» Task details
Until you reach the line containing "fx_px: 2355", reproduce each line of the listing exactly, please, and include that line as well.

» Data for this task
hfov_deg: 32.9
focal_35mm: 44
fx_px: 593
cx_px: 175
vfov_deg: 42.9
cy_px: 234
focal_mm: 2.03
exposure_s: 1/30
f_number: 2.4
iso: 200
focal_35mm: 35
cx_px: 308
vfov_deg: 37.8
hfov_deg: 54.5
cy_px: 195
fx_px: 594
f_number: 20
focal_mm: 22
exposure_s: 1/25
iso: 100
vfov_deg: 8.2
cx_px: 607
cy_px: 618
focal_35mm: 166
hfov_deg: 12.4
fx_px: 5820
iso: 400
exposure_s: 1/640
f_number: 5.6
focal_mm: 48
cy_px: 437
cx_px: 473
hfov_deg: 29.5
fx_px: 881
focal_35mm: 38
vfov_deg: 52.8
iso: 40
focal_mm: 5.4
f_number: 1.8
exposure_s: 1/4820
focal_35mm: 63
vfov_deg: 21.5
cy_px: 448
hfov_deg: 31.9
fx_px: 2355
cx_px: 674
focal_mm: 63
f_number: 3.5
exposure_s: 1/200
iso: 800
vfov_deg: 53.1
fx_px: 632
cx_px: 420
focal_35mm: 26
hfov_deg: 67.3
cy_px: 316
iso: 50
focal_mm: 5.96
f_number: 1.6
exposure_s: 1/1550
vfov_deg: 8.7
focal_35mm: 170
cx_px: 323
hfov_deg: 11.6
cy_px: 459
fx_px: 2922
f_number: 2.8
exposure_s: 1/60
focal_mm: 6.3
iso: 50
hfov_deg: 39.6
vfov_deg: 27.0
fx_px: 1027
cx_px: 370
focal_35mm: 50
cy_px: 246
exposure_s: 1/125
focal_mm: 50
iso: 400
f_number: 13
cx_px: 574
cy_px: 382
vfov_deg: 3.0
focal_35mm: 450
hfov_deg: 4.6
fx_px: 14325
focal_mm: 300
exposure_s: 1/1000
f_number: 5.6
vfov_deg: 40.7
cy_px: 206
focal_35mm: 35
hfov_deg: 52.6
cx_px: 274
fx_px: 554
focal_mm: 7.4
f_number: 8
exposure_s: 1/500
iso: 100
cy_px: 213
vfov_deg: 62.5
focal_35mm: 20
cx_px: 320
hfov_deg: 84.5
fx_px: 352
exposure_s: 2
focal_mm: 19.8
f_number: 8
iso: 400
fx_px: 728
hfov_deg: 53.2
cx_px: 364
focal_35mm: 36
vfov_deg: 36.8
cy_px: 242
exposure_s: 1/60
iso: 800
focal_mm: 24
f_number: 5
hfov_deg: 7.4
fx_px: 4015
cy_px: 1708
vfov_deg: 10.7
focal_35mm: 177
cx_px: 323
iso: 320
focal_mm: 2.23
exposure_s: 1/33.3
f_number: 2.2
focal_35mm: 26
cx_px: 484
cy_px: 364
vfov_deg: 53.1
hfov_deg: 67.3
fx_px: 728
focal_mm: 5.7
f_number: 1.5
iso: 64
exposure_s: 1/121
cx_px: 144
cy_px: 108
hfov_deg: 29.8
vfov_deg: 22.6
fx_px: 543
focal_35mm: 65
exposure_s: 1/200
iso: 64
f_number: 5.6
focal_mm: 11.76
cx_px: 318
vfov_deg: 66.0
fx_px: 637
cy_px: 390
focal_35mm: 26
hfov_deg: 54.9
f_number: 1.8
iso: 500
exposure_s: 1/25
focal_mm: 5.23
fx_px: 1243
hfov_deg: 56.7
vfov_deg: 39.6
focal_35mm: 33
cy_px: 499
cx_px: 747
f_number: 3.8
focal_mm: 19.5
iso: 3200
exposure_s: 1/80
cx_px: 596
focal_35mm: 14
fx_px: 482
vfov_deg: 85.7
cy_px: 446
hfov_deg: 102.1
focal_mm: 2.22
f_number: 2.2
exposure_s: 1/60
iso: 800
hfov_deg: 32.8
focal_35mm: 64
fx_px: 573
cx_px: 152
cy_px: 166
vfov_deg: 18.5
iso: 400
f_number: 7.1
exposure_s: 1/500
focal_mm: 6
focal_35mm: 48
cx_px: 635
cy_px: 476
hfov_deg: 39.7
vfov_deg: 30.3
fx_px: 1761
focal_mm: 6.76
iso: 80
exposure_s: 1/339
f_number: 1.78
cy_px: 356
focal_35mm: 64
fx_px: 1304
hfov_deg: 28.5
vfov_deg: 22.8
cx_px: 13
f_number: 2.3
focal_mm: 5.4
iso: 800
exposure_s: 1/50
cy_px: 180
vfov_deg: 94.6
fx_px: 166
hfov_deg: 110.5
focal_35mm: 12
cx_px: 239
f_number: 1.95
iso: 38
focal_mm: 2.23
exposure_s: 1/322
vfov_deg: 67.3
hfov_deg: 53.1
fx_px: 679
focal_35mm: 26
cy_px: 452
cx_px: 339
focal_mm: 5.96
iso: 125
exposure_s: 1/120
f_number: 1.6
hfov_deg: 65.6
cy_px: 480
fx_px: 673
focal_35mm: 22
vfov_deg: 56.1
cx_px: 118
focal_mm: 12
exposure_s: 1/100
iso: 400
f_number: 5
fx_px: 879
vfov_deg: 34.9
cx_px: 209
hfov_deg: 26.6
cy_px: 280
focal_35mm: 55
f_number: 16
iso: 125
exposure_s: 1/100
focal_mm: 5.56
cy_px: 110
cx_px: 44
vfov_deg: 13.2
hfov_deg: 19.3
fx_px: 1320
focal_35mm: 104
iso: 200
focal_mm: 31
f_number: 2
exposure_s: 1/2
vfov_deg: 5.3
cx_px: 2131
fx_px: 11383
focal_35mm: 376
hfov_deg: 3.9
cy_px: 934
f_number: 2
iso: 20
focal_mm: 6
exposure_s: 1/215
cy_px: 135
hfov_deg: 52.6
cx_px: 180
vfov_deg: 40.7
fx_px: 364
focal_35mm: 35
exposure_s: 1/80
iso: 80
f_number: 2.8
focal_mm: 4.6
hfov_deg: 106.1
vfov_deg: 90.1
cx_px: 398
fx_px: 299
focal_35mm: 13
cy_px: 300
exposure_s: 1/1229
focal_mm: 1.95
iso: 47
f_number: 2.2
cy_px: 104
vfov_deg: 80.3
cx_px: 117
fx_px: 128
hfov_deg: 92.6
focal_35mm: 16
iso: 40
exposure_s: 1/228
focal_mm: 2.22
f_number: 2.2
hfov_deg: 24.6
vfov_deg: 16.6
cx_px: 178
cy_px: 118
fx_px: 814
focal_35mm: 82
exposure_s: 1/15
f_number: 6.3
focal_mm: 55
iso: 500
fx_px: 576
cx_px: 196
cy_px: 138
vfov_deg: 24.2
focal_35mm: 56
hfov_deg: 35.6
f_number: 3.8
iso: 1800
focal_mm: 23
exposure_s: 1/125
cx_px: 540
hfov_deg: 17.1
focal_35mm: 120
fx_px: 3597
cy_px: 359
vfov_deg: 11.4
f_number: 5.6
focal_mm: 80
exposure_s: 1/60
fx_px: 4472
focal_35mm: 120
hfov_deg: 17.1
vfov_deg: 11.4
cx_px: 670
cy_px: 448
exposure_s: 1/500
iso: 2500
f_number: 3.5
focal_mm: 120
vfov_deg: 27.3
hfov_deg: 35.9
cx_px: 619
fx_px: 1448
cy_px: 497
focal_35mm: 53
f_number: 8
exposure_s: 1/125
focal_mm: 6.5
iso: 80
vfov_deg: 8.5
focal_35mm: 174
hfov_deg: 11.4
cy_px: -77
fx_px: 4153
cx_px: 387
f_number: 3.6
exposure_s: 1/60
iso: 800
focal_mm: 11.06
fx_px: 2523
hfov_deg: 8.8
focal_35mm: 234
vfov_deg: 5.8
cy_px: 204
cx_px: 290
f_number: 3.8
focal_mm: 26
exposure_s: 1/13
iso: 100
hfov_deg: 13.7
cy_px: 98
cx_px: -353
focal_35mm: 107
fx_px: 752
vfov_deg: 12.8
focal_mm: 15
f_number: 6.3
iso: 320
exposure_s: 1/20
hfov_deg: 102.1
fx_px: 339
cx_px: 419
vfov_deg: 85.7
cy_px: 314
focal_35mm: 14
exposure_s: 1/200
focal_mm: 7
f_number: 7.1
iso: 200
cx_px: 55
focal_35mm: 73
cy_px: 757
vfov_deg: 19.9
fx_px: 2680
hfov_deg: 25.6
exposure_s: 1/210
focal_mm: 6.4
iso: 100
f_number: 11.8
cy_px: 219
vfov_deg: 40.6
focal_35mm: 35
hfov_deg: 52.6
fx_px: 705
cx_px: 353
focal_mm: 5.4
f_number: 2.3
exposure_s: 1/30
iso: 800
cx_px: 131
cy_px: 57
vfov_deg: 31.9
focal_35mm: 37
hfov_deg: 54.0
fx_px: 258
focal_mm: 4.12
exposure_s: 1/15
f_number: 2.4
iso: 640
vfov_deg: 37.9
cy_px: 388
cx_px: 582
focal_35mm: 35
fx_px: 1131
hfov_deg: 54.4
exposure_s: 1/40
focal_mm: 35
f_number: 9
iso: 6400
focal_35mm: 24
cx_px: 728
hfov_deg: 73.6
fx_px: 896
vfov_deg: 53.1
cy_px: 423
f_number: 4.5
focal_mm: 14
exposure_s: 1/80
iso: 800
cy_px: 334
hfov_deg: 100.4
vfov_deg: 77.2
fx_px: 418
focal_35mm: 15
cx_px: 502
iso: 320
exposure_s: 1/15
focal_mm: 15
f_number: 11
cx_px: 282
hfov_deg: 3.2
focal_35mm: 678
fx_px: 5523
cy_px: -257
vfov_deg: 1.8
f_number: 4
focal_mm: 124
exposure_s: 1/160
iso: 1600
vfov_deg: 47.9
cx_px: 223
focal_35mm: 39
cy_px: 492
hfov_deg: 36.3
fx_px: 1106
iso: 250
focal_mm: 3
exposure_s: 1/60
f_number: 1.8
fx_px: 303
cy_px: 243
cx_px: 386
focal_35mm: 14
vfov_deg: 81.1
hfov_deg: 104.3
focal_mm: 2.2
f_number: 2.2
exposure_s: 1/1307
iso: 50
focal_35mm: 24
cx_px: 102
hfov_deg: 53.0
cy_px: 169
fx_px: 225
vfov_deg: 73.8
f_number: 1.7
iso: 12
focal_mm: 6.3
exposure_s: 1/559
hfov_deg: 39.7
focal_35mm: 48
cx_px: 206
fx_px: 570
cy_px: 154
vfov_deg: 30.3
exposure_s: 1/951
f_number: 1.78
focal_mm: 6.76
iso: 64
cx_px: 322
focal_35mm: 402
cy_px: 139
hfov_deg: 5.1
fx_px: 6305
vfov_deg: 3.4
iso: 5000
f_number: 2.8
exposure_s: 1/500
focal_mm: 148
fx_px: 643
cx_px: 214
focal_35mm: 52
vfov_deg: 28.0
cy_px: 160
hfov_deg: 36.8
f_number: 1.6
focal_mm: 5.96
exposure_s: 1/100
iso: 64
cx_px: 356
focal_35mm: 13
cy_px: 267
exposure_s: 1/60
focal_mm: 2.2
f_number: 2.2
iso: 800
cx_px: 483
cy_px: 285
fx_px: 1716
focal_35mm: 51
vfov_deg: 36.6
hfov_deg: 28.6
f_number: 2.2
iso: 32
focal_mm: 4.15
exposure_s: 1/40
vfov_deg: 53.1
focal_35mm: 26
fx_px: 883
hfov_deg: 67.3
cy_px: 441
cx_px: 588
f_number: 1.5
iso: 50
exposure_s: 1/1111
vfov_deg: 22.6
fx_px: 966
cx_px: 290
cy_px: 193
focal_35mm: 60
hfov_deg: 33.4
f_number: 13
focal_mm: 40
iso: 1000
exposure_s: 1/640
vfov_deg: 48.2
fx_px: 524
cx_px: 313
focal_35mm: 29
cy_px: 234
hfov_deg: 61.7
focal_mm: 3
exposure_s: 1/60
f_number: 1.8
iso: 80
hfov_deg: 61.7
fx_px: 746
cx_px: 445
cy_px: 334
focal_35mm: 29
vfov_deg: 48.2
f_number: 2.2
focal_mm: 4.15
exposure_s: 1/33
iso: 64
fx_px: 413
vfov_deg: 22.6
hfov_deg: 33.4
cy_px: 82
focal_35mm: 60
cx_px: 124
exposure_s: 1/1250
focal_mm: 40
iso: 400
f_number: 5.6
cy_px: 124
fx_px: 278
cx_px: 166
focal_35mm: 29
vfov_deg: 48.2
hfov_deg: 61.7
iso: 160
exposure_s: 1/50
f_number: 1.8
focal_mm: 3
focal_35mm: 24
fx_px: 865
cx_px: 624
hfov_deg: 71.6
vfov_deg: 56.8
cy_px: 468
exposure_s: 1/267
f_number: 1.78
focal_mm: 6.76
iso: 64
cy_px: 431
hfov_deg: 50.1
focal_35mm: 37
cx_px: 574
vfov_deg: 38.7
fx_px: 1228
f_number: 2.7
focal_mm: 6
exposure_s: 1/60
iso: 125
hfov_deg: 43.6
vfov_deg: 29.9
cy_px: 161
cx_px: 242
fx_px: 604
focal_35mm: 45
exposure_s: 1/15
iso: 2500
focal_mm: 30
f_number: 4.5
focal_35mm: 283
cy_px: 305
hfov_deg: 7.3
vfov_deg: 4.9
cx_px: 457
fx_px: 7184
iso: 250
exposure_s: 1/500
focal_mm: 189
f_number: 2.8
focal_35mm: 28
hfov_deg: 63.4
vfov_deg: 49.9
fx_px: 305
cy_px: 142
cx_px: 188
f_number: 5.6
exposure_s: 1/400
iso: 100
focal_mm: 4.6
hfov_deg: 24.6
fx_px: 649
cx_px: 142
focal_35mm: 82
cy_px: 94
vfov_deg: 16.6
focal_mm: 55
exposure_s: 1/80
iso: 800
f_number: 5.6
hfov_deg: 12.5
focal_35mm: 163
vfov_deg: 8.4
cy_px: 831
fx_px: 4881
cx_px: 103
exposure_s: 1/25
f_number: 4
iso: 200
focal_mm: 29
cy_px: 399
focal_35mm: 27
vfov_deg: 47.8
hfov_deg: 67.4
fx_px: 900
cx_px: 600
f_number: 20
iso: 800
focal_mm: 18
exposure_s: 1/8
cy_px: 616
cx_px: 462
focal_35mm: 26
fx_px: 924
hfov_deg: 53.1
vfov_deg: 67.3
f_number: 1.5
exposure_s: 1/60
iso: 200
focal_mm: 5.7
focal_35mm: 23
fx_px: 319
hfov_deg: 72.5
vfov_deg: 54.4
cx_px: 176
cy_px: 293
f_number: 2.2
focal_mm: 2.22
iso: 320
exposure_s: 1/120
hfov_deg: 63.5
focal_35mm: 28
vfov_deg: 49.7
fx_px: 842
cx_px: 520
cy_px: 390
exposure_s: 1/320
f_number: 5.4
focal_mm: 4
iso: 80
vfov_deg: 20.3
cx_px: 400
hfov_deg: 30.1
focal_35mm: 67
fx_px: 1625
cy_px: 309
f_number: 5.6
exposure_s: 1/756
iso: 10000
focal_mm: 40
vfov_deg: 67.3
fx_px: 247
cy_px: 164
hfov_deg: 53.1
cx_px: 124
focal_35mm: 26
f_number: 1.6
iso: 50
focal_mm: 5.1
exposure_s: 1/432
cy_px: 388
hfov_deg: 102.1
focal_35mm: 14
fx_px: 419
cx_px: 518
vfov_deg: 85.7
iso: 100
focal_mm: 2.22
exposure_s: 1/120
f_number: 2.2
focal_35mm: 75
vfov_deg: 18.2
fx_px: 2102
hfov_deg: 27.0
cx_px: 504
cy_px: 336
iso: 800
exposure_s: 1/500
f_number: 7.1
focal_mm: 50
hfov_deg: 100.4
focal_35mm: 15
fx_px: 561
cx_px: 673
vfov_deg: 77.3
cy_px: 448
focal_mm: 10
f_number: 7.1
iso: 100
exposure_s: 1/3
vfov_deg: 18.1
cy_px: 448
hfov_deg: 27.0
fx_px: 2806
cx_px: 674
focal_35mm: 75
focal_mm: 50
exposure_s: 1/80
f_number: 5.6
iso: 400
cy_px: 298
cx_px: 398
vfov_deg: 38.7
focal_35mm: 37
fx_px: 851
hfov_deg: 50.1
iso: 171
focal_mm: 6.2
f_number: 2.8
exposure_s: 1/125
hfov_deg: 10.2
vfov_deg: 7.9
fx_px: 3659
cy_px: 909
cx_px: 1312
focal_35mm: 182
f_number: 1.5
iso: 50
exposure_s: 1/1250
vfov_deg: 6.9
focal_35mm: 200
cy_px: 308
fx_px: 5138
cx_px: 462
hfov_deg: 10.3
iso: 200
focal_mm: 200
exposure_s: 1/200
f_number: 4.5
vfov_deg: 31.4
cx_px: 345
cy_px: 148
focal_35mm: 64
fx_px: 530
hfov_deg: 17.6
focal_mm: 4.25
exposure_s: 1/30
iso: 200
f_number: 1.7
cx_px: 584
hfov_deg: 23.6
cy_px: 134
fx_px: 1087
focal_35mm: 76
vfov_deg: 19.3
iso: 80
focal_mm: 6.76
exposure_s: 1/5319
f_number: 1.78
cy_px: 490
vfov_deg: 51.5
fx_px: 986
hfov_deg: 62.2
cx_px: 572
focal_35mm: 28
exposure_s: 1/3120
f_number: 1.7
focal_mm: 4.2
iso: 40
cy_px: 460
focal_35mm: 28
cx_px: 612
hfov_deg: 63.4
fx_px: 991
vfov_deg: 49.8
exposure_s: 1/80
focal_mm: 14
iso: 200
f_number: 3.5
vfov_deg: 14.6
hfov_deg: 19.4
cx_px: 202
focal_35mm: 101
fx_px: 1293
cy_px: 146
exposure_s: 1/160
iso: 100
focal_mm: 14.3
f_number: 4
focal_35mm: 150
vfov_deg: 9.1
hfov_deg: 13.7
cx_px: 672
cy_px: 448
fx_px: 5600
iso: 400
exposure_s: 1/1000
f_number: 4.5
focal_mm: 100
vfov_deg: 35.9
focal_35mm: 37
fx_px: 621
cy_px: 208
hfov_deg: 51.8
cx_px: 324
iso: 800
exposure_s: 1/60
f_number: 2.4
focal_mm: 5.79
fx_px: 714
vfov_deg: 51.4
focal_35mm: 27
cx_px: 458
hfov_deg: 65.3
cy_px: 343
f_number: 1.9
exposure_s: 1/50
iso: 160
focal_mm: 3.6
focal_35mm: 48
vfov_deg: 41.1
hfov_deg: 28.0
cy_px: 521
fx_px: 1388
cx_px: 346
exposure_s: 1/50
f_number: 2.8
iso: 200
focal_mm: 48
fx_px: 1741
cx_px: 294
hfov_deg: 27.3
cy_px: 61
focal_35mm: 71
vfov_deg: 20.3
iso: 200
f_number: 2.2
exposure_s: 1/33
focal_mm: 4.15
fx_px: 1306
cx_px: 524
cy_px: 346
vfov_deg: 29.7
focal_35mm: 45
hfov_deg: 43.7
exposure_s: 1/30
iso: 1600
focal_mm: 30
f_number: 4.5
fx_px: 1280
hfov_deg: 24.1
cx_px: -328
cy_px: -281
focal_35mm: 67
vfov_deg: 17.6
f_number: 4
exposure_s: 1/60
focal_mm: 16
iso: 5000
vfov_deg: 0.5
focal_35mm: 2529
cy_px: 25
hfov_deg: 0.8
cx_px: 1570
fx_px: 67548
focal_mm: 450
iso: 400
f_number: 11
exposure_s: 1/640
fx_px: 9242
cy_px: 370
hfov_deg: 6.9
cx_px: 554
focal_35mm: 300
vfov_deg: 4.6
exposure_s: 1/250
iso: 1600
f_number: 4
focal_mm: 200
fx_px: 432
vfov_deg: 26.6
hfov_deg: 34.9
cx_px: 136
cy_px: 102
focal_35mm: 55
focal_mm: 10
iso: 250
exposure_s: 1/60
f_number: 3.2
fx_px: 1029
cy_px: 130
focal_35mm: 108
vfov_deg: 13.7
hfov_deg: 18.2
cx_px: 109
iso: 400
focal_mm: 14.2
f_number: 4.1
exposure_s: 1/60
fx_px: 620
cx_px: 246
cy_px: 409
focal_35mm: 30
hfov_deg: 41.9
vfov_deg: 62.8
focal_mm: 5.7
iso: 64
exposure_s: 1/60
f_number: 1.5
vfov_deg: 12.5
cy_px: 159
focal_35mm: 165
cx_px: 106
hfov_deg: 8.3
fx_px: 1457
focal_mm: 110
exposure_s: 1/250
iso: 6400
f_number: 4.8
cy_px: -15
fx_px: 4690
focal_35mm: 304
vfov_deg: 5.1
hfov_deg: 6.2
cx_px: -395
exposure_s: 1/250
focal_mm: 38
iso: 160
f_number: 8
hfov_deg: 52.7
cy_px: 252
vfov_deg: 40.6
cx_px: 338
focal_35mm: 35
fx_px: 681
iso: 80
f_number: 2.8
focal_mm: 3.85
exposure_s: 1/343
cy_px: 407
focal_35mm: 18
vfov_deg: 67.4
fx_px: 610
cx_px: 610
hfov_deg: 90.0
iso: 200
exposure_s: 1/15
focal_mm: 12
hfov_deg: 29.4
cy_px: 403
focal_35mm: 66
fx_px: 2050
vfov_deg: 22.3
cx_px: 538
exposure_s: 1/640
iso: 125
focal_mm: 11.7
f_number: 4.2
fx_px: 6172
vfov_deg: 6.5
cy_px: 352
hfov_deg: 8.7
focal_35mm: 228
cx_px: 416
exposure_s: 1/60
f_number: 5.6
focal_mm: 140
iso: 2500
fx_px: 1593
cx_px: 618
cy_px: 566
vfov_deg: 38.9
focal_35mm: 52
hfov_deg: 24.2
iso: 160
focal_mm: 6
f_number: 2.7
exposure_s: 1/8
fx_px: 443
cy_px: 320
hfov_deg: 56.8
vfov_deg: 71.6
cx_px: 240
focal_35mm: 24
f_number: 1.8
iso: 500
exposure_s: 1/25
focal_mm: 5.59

» Answer area
hfov_deg: 32.9
focal_35mm: 44
fx_px: 593
cx_px: 175
vfov_deg: 42.9
cy_px: 234
focal_mm: 2.03
exposure_s: 1/30
f_number: 2.4
iso: 200
focal_35mm: 35
cx_px: 308
vfov_deg: 37.8
hfov_deg: 54.5
cy_px: 195
fx_px: 594
f_number: 20
focal_mm: 22
exposure_s: 1/25
iso: 100
vfov_deg: 8.2
cx_px: 607
cy_px: 618
focal_35mm: 166
hfov_deg: 12.4
fx_px: 5820
iso: 400
exposure_s: 1/640
f_number: 5.6
focal_mm: 48
cy_px: 437
cx_px: 473
hfov_deg: 29.5
fx_px: 881
focal_35mm: 38
vfov_deg: 52.8
iso: 40
focal_mm: 5.4
f_number: 1.8
exposure_s: 1/4820
focal_35mm: 63
vfov_deg: 21.5
cy_px: 448
hfov_deg: 31.9
fx_px: 2355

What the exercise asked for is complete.